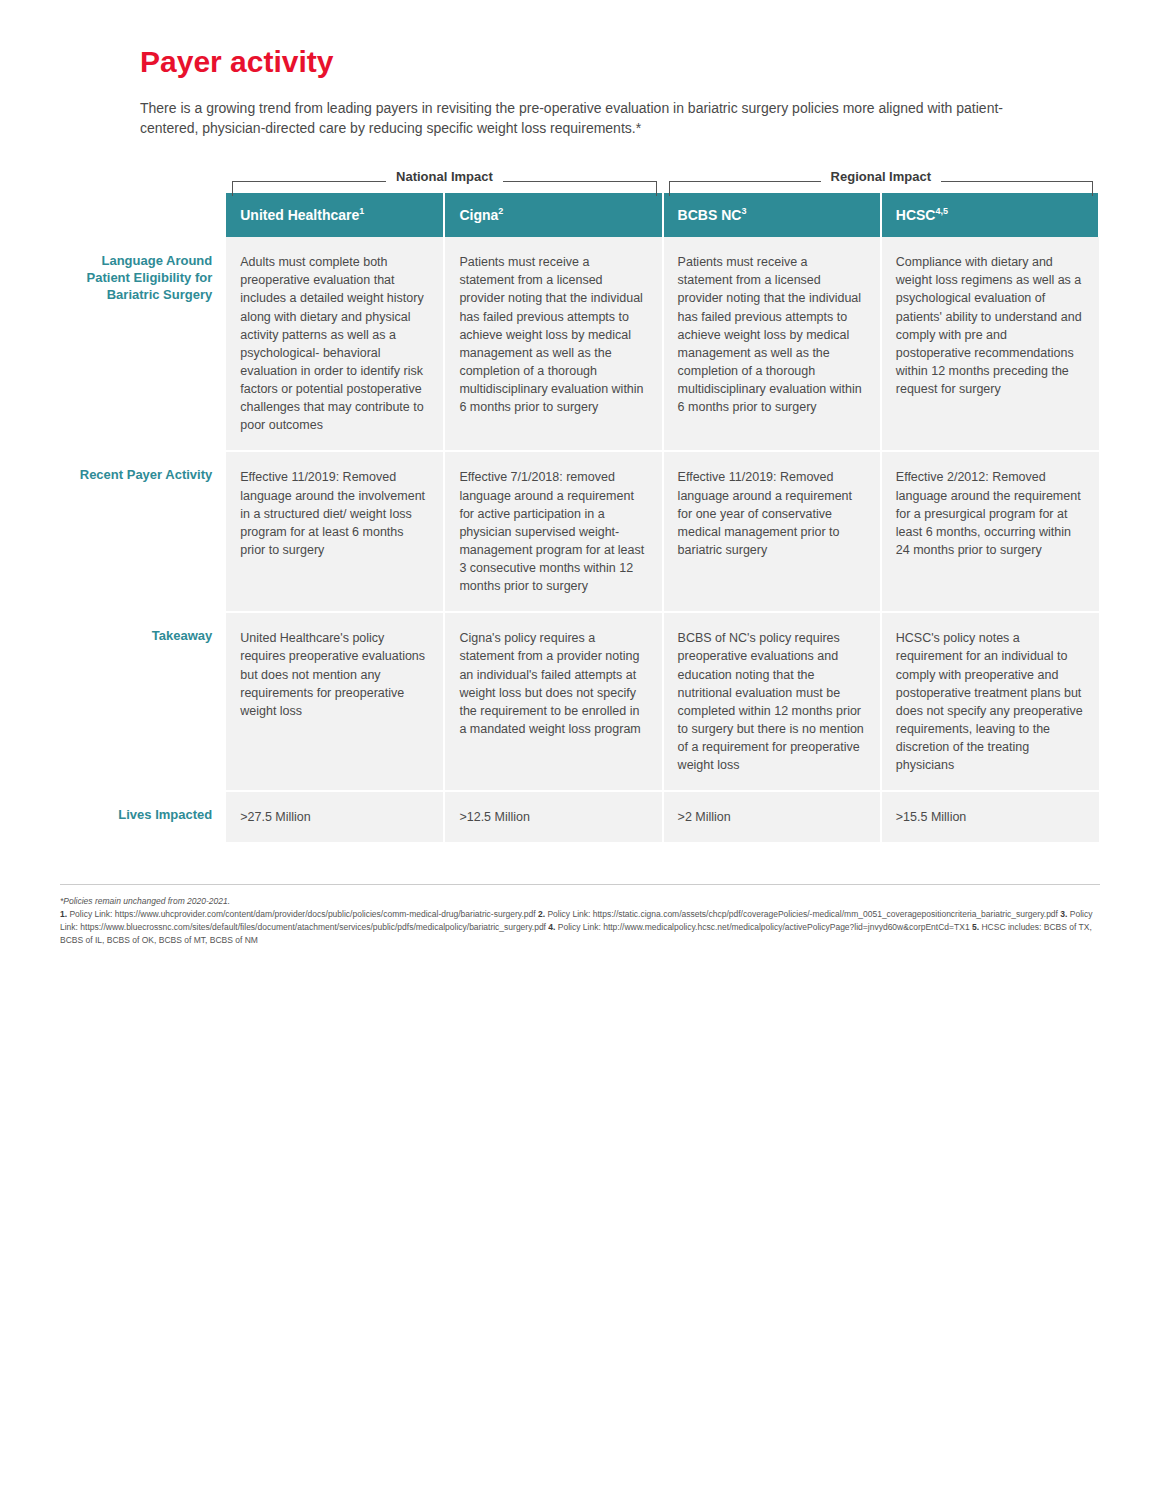Payer activity
There is a growing trend from leading payers in revisiting the pre-operative evaluation in bariatric surgery policies more aligned with patient-centered, physician-directed care by reducing specific weight loss requirements.*
| | National Impact | Regional Impact |
| --- | --- | --- |
| | United Healthcare 1 | Cigna 2 | BCBS NC 3 | HCSC 4,5 |
| Language Around Patient Eligibility for Bariatric Surgery | Adults must complete both preoperative evaluation that includes a detailed weight history along with dietary and physical activity patterns as well as a psychological- behavioral evaluation in order to identify risk factors or potential postoperative challenges that may contribute to poor outcomes | Patients must receive a statement from a licensed provider noting that the individual has failed previous attempts to achieve weight loss by medical management as well as the completion of a thorough multidisciplinary evaluation within 6 months prior to surgery | Patients must receive a statement from a licensed provider noting that the individual has failed previous attempts to achieve weight loss by medical management as well as the completion of a thorough multidisciplinary evaluation within 6 months prior to surgery | Compliance with dietary and weight loss regimens as well as a psychological evaluation of patients' ability to understand and comply with pre and postoperative recommendations within 12 months preceding the request for surgery |
| Recent Payer Activity | Effective 11/2019: Removed language around the involvement in a structured diet/ weight loss program for at least 6 months prior to surgery | Effective 7/1/2018: removed language around a requirement for active participation in a physician supervised weight-management program for at least 3 consecutive months within 12 months prior to surgery | Effective 11/2019: Removed language around a requirement for one year of conservative medical management prior to bariatric surgery | Effective 2/2012: Removed language around the requirement for a presurgical program for at least 6 months, occurring within 24 months prior to surgery |
| Takeaway | United Healthcare's policy requires preoperative evaluations but does not mention any requirements for preoperative weight loss | Cigna's policy requires a statement from a provider noting an individual's failed attempts at weight loss but does not specify the requirement to be enrolled in a mandated weight loss program | BCBS of NC's policy requires preoperative evaluations and education noting that the nutritional evaluation must be completed within 12 months prior to surgery but there is no mention of a requirement for preoperative weight loss | HCSC's policy notes a requirement for an individual to comply with preoperative and postoperative treatment plans but does not specify any preoperative requirements, leaving to the discretion of the treating physicians |
| Lives Impacted | >27.5 Million | >12.5 Million | >2 Million | >15.5 Million |
*Policies remain unchanged from 2020-2021.
1. Policy Link: https://www.uhcprovider.com/content/dam/provider/docs/public/policies/comm-medical-drug/bariatric-surgery.pdf 2. Policy Link: https://static.cigna.com/assets/chcp/pdf/coveragePolicies/-medical/mm_0051_coveragepositioncriteria_bariatric_surgery.pdf 3. Policy Link: https://www.bluecrossnc.com/sites/default/files/document/atachment/services/public/pdfs/medicalpolicy/bariatric_surgery.pdf 4. Policy Link: http://www.medicalpolicy.hcsc.net/medicalpolicy/activePolicyPage?lid=jnvyd60w&corpEntCd=TX1 5. HCSC includes: BCBS of TX, BCBS of IL, BCBS of OK, BCBS of MT, BCBS of NM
_ _ _ _
Task description:
Please give the number of lines in the listing that include "Healthcare", with nothing else.

Response to the task:
2